At The Health Insider we often refer to the human body as a well-oiled machine or a collection of various organ systems. However, one that you may not have heard of as commonly is a ‘diverse ecosystem’. That’s right!
Containing trillions of microorganisms, our bodies are home to ten times as many bacterial cells than human cells. This may seem worrying at first, almost as if our bodies have been invaded. However, the majority of these bacterial cells are good for us.
Together, these bacterial cells make up the microbiome. The microbiome is the genetic material of all the microorganisms in our bodies. The majority of microorganisms reside in the gut where they influence digestion, metabolism, and immune function.
Apart from its role in the gut, recent research has shed light on the gut-brain axis; a communication system linking the gut to the brain. This can have numerous implications regarding the impact of the microbiome on mental health and cognitive function.
Characteristics of a Probiotic
Arguably, the most important class of microorganisms in our microbiome is probiotics, commonly referred to as ‘good bacteria’. As the name suggests, probiotics are generally beneficial for our body.
A few examples include Lactobacillus and Bifidobacterium which are mainly found in the gastrointestinal tract, mouth, and vagina. Both probiotics have multiple strains, allowing each to have a varying range of functions.
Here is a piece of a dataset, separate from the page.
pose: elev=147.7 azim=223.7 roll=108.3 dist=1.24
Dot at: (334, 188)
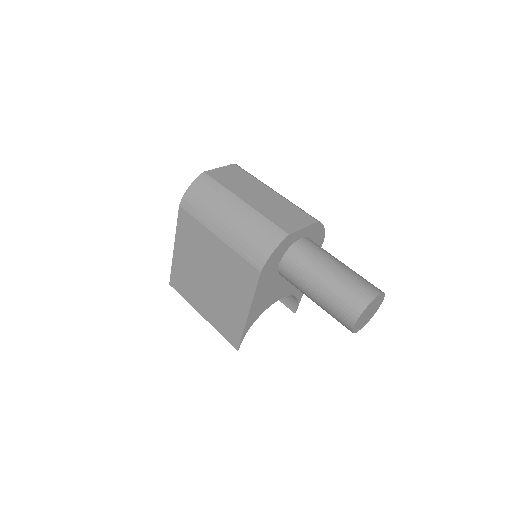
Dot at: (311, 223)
For example, Lactobacillus rhamnosus GG (LGG) has various immune regulation functions including preventing respiratory tract infections and preventing allergies.
Another probiotic, Lactobacillus acidophilus, is well known for its role in the breakdown of carbohydrates and lactose (milk sugar) by producing the enzyme lactase.
Probiotic function is not just limited to immune system regulation and digestion. A few other common functions include:
- Vitamin Production
Lactobacillus and Bifidobacterium have shown to play a role in synthesizing vitamins K and B. These are essential vitamins in blood clotting and red blood cell formation.
- Breakdown and Absorption of Medication
Probiotics play a role in drug metabolism. They can interact with various liver enzymes responsible for drug metabolism. Overall, this interaction has shown to improve the effectiveness of liver enzymes and reduce side effects of certain antibiotics as well.
- Prevention of Various Health Conditions
Probiotics are also promising in the field of disease prevention. Check out the table below to learn about the various health conditions probiotics can help prevent.
How to Increase Probiotics in Your Body
Evidently, probiotics have various benefits. However, not all these advantages will occur in every body. This is because probiotic strains vary in their amount from one body to the other.
This variation can be attributed to a multitude of reasons. For example, early exposure to fermented products as a kid, consumption of breast milk, and maternal transmission of microbiota during pregnancy are all responsible for the presence or lack thereof of various probiotics.
To increase the presence of specific probiotics in the body, consider increasing consumption of fermented foods such as yogurt, kimchi, and sauerkraut. Probiotic supplements are also a great way to boost the microbiota.
While these supplements do not require a prescription, it is important to consult with your health care provider to learn what the correct dosage is for yourself.
Antibiotics and the Microbiota
Probiotic consumption has been positively linked with antibiotic treatment, as well. Antibiotics are often used to kill harmful bacteria. However, their consumption puts the microbiota at risk of disruption.
Probiotic consumption can aid in restoring the lost microbiota and restore the balance of good bacteria in the body.
Research about the timing to take probiotics when prescribed antibiotics is ongoing. Stay tuned to The Health Insider for more on this topic.
Risks of Probiotics
While probiotics can be beneficial in combination with antibiotics, recent research has shown that some probiotic strains contain antibiotic resistance genes. They can be passed on to pathogenic bacteria through a process called horizontal gene transfer.
Through this process, the pathogenic bacteria acquire resistance to consumed antibiotics. This is a crucial risk to consider given the rise of antibiotic resistance in today’s world.
A few other risks, while rare, include allergic reactions to specific strains and weakening of the immune system. These are relatively rare and contradict the general stance regarding probiotic use in strengthening the immune system as well as preventing allergies.
Who Should Avoid Taking Probiotics?
The risks associated with probiotics begs an important question. Who should avoid consuming probiotics?
Given the limitation on what is known about probiotics, consulting your health care provider before starting probiotic supplements is essential.
This is especially important for those who have weak immune systems, critical illnesses, or those who have recently undergone surgery.
These conditions leave individuals in a more compromised and weaker state. Probiotic consumption during this time could have harmful effects on immunocompromised bodies, so it is best to steer clear of them in those situations.
Probiotics silently influence various systems and events in the body. While more research needs to be done into the world of probiotics, what we know now gives The Health Insider team good reason to believe that these microorganisms are extremely beneficial in preventing various health issues from diarrhea to eczema.
With the rising interest in switching out medications for natural foods and treatments, probiotics show great promise as supplements which can be achieved from fermented foods.
Keep in kind that it is important to consume these supplements in moderation and in consultation with your healthcare provider.